The study's results have college officials much less enthused than state lawmakers about the idea of online-only learning. The Tallahassee Democrat reports University of Florida Provost Joe Glover warned at a recent panel that efforts to expand online education would work against another goal of Gov. Rick Scott (R) and Florida lawmakers:

Glover, the provost at UF, told the BOG panel that not all subjects work well online. He pointed in particular to the STEM (science, technology, math and engineering) fields, which require labs and often demand immediate feedback from an instructor. Gov. Rick Scott and lawmakers have pushed repeatedly in recent years for more STEM graduates, saying there is a demand for them in the workplace.

Scott recently voiced support for the idea of charging different tuition rates to Florida students based on their majors, with cheaper tuition for "business-friendly" courses of study. The idea instantly met with opposition, in part due to growing ire among higher education advocates about budget cuts to state universities despite restrictions on tuition rates.

Florida provosts also expressed concern about competition among existing online education programs at the state's public and private universities, considering schools in the state already offer 700 different online programs at 39 colleges and universities.

Online college courses are more common in the Sunshine state than anywhere else in the country. According to the Parthenon Group's report, 40 percent of Florida students report taking at least one class online, compared with a national average of 31 percent.
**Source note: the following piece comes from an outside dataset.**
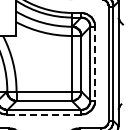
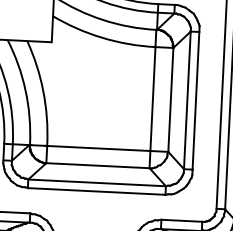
line: (94, 62) -> (195, 98), dashed -> solid
line: (44, 114) -> (97, 191), dashed -> solid

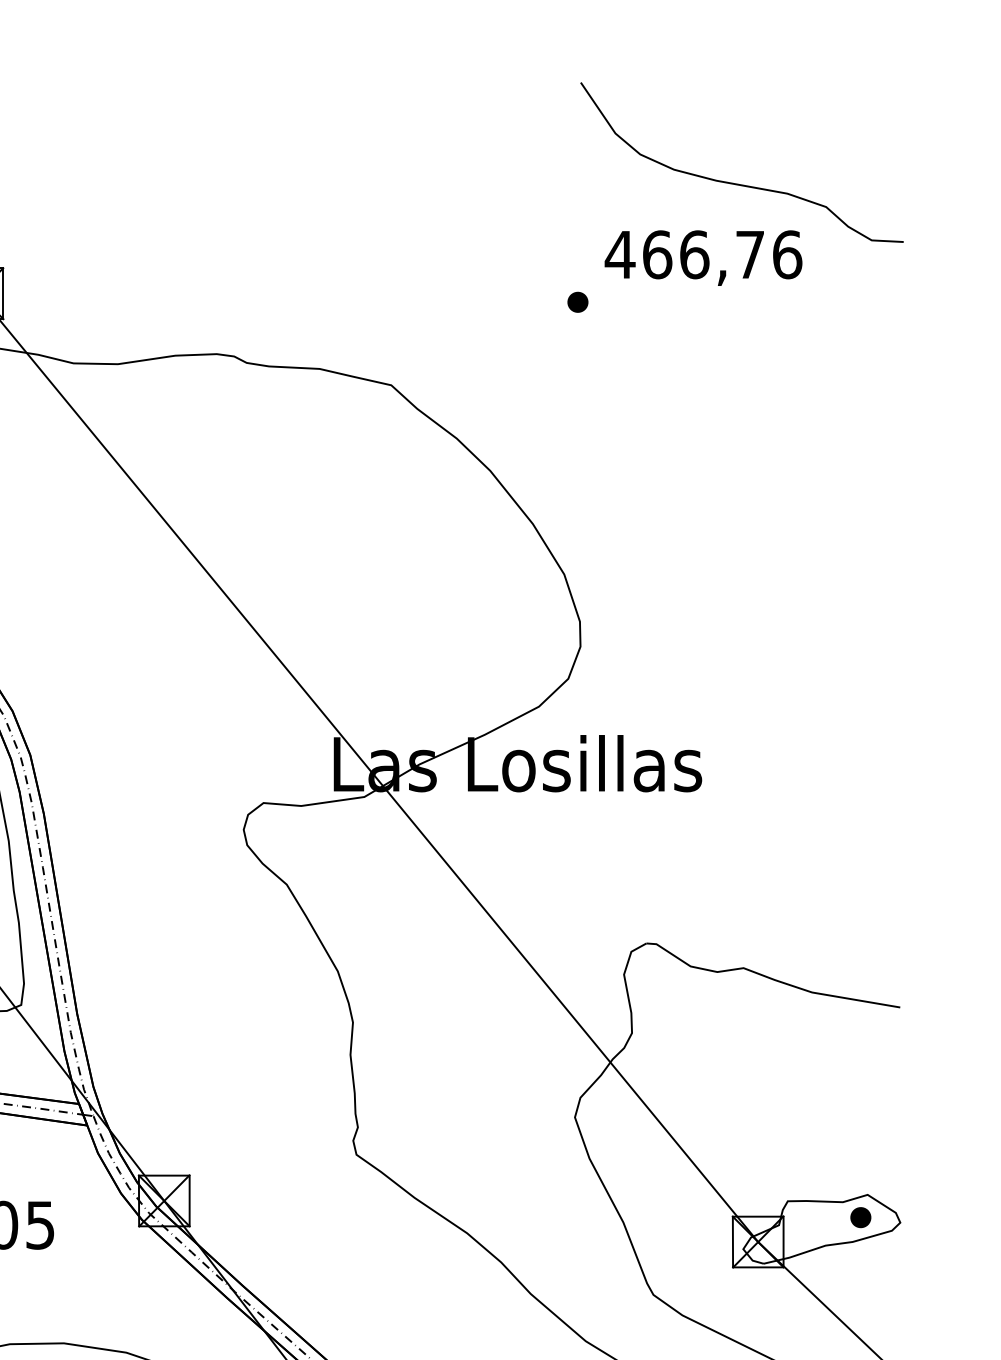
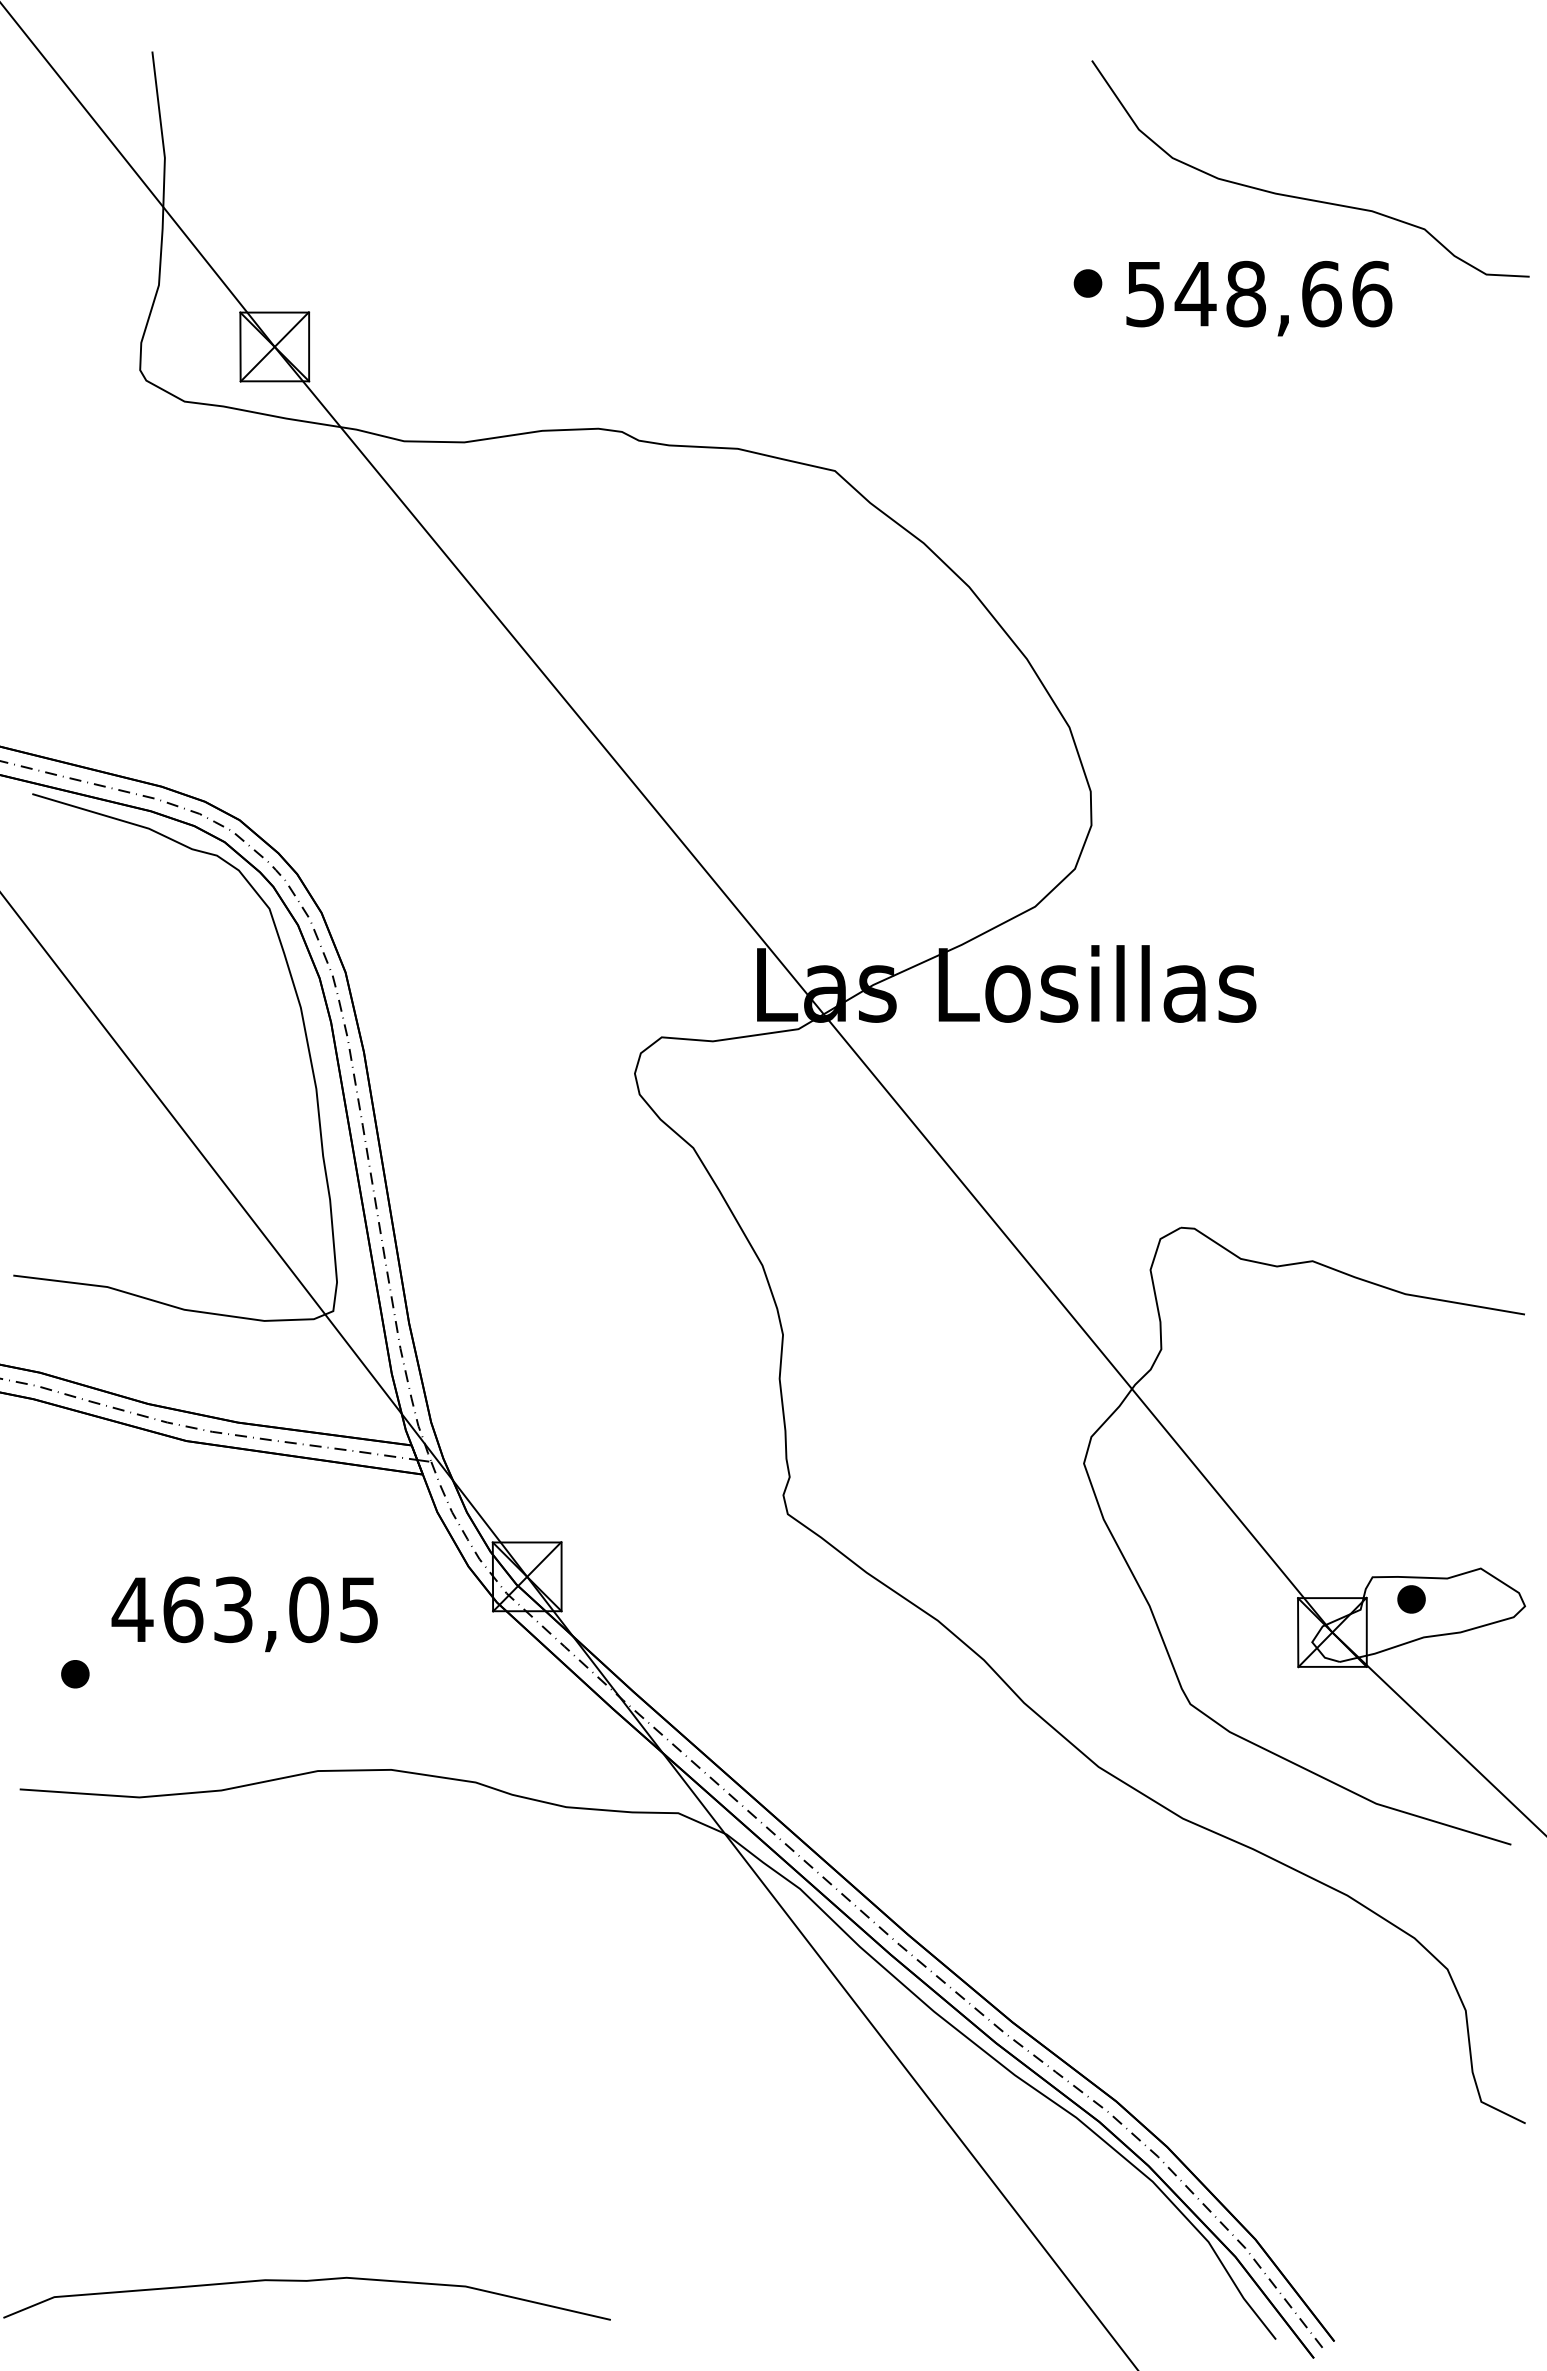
text: (684, 254) -> (1232, 293), 466,76 -> 548,66
part: (577, 302) -> (1087, 283), moved
part: (860, 1217) -> (1411, 1599), moved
According to the Miami Herald, Florida educators appear to feel a sense of anxiety about how much time they have to craft a proposal for politicians:

State University System Chancellor Frank Brogan said the board should take its time. But board member Manoj Chopra, a faculty representative, said lawmakers could step in and force their hand. “I’m a little worried if the choice will be made for us by then,” Chopra said, possibly referring to how Florida Polytechnic, the state’s 12th university, was fast-tracked into existence this year by the Legislature.